It's no fun to have a dog that just wants to pull the whole walk. Heel teaches polite leash manners. Dogs should go at your pace and in your direction. It's less stress for everyone involved.
1. Make sure to have all your supplies ready.
Treat pouch filled. Clicker in hand. Slip leash positioned high on neck, just behind the ears.
2. Show your dog where you want them to be.
Start by walking with a hand full of food leading your dog on the side you want them walking on. Click and feed as your dog follows along.
Bring the hand away briefly to let your dog do more of the thinking. Click. Put your hand back down to feed. Repeat. Every time you bring your hand up, increase the amount of time that passes before lowering it again.
If your dog loses interest or pulls ahead, walk in the opposite direction and start the exercise again.
3. Mom and Dad are broken.
Pulling is a game that dogs learn. They know that we'll follow them wherever they lead, for the most part. Today we change the rules. Whenever your dog pulls ahead of you or veers in a new direction, walk in the opposite direction of them. The leash will get tight and they'll have no choice but to follow. Click and feed right as your dog catches up.
It's not a typical walk where we're turning in circles. This unpredictability requires more attention on Mom and Dad than past walks have.

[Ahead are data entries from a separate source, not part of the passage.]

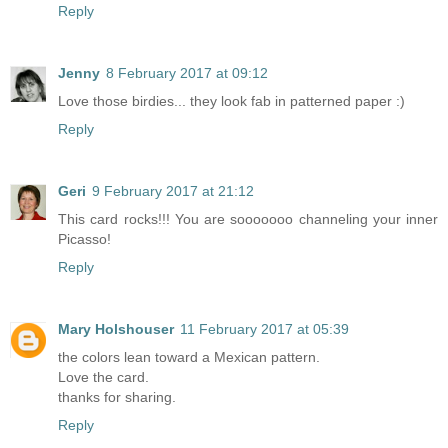
Reply
Jenny
8 February 2017 at 09:12
Love those birdies... they look fab in patterned paper :)
Reply
Geri
9 February 2017 at 21:12
This card rocks!!! You are sooooooo channeling your inner
Picasso!
Reply
Mary Holshouser
11 February 2017 at 05:39
the colors lean toward a Mexican pattern.
Love the card.
thanks for sharing.
Reply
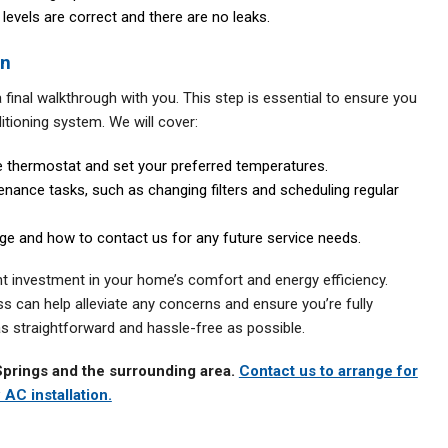
 levels are correct and there are no leaks.
on
final walkthrough with you. This step is essential to ensure you
tioning system. We will cover:
 thermostat and set your preferred temperatures.
nance tasks, such as changing filters and scheduling regular
ge and how to contact us for any future service needs.
ant investment in your home’s comfort and energy efficiency.
ss can help alleviate any concerns and ensure you’re fully
 as straightforward and hassle-free as possible.
Springs and the surrounding area.
Contact us to arrange for
 AC installation.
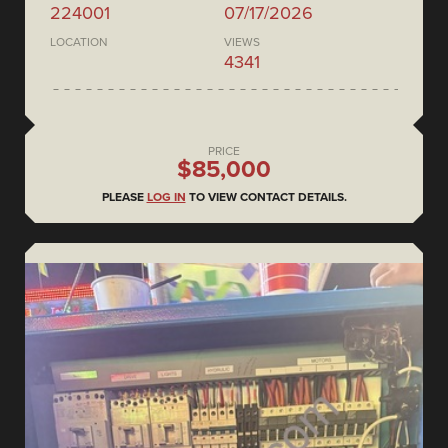
224001
07/17/2026
LOCATION
VIEWS
4341
PRICE
$85,000
PLEASE
LOG IN
TO VIEW CONTACT DETAILS.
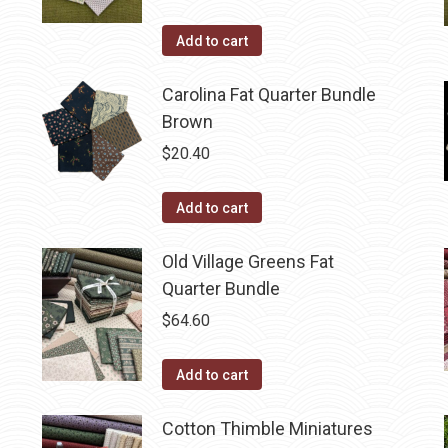
Add to cart
Carolina Fat Quarter Bundle
Brown
$
20.40
Add to cart
Old Village Greens Fat
Quarter Bundle
$
64.60
Add to cart
Cotton Thimble Miniatures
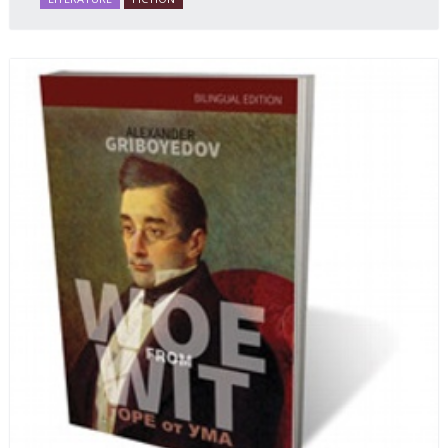
and resilience amid the Soviet disintegration.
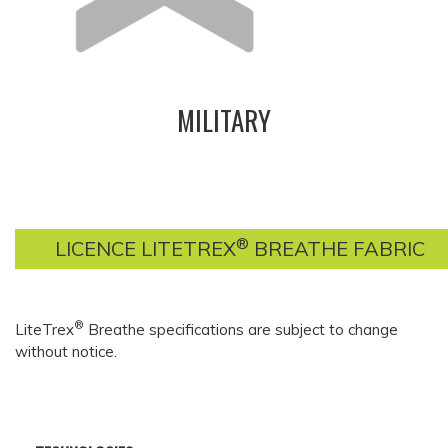
MILITARY
®
LICENCE LITETREX
BREATHE FABRIC
®
LiteTrex
Breathe specifications are subject to change
without notice.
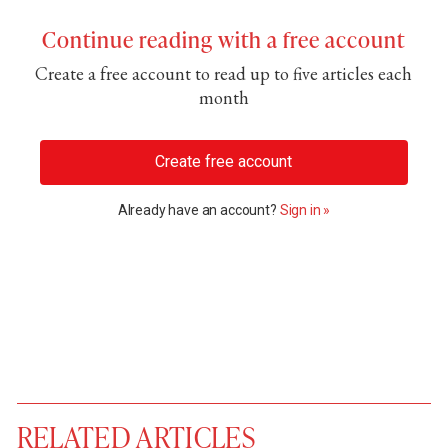
Continue reading with a free account
Create a free account to read up to five articles each
month
Create free account
Already have an account?
Sign in »
RELATED ARTICLES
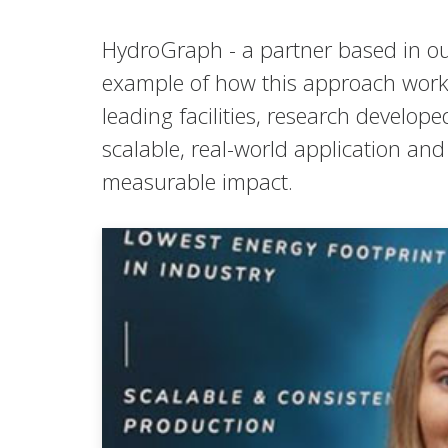
HydroGraph - a partner based in ou
example of how this approach works 
leading facilities, research develo
scalable, real-world application a
measurable impact.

4. The leash does the talking.
This step is best to practice in an open area. Getting started in the driveway is a great place to begin. Choose the side you want your dog to walk on and imagine a box. As this exercise continues, the box will shrink. For your dog to be walking appropriately, they need to stay within this box.

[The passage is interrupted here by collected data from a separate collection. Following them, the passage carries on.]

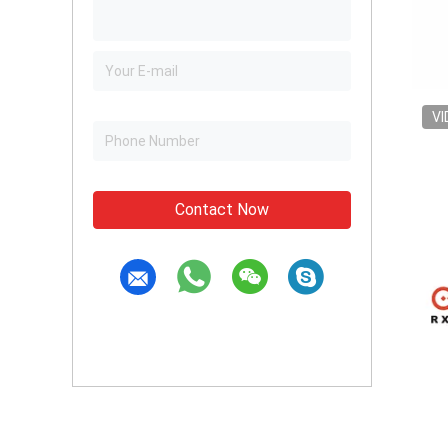
VI
Contact Now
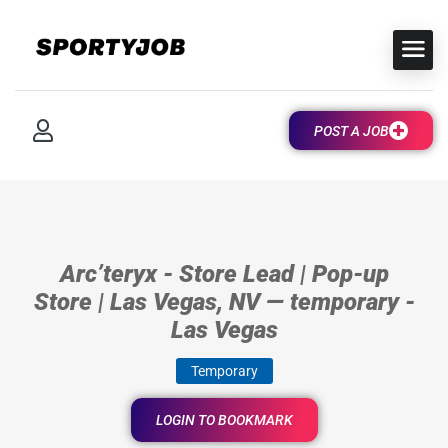
POST A JOB
Arc’teryx - Store Lead | Pop-up
Store | Las Vegas, NV — temporary -
Las Vegas
Temporary
LOGIN TO BOOKMARK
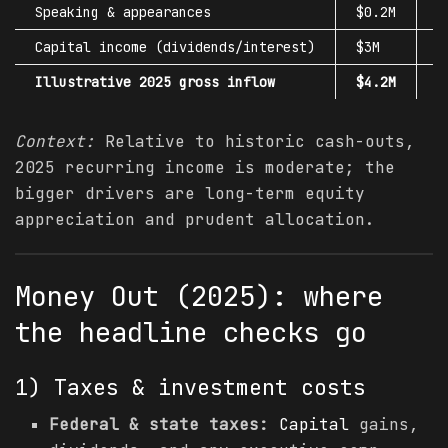
Speaking & appearances
$0.2M
$
Capital
income (dividends/interest)
$3M
$
Illustrative 2025 gross inflow
$4.2M
$
Context:
Relative to historic cash-outs,
2025 recurring income is moderate; the
bigger drivers are long-term equity
appreciation and prudent allocation.
Money Out (2025): where
the headline checks go
1) Taxes & investment costs
Federal & state taxes:
Capital
gains,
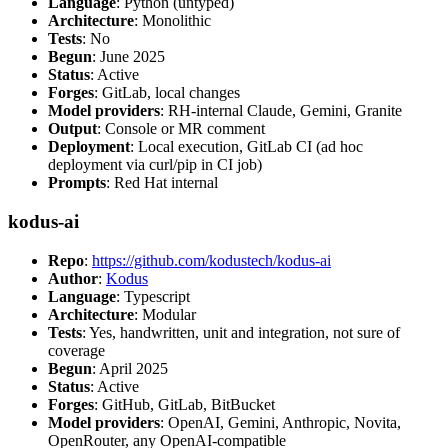
Language
: Python (untyped)
Architecture
: Monolithic
Tests
: No
Begun
: June 2025
Status
: Active
Forges
: GitLab, local changes
Model providers
: RH-internal Claude, Gemini, Granite
Output
: Console or MR comment
Deployment
: Local execution, GitLab CI (ad hoc
deployment via curl/pip in CI job)
Prompts
: Red Hat internal
kodus-ai
Repo
:
https://github.com/kodustech/kodus-ai
Author
:
Kodus
Language
: Typescript
Architecture
: Modular
Tests
: Yes, handwritten, unit and integration, not sure of
coverage
Begun
: April 2025
Status
: Active
Forges
: GitHub, GitLab, BitBucket
Model providers
: OpenAI, Gemini, Anthropic, Novita,
OpenRouter, any OpenAI-compatible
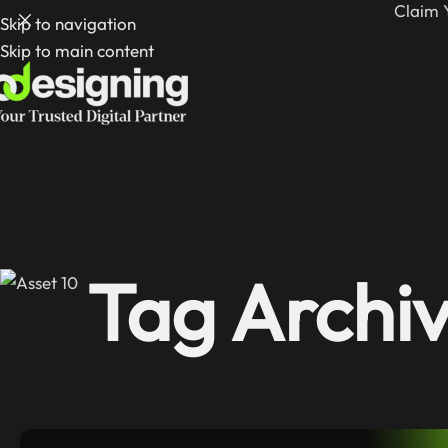
Claim 
Skip to navigation
Skip to main content
Tag Archiv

Any time your dog steps out of the imaginary box, you pull the leash and turn to walk the opposite direction. You should not be waiting for your dog to pull. When your dog catches up, don't reward immediately. If they shoot ahead again, repeat the process. If they stick with you for a couple steps, click and feed.
Add stops to your route. Any time you stop, require your dog to sit. Even when we're stationary on walks, our dogs should still be paying attention to us.
Now we will put a word to this command. The word is "Heel." Heel is an in motion exercise. Say it while standing still and immediately start walking. Give your dog food as you begin walking to create a positive association to the word Heel.
While we walk, if our dog pulls ahead, we now use corrections to get them back in position. It's the same 3 step process:
1. Say "no"
2. Give a tug on the leash, in the direction you want them to move
3. Remind them "Heel"
6. Build the 3 D's
As our dogs show that they understand where they need to be as we walk, keep challenging them.
Duration- How long can your dog walk without needing a correction or reward?
Distance- How much of the leash can be dipped between you and your dog as they continue beside you?
Distraction- What kinds of things can you and your dog walk past as they stay in the heel position?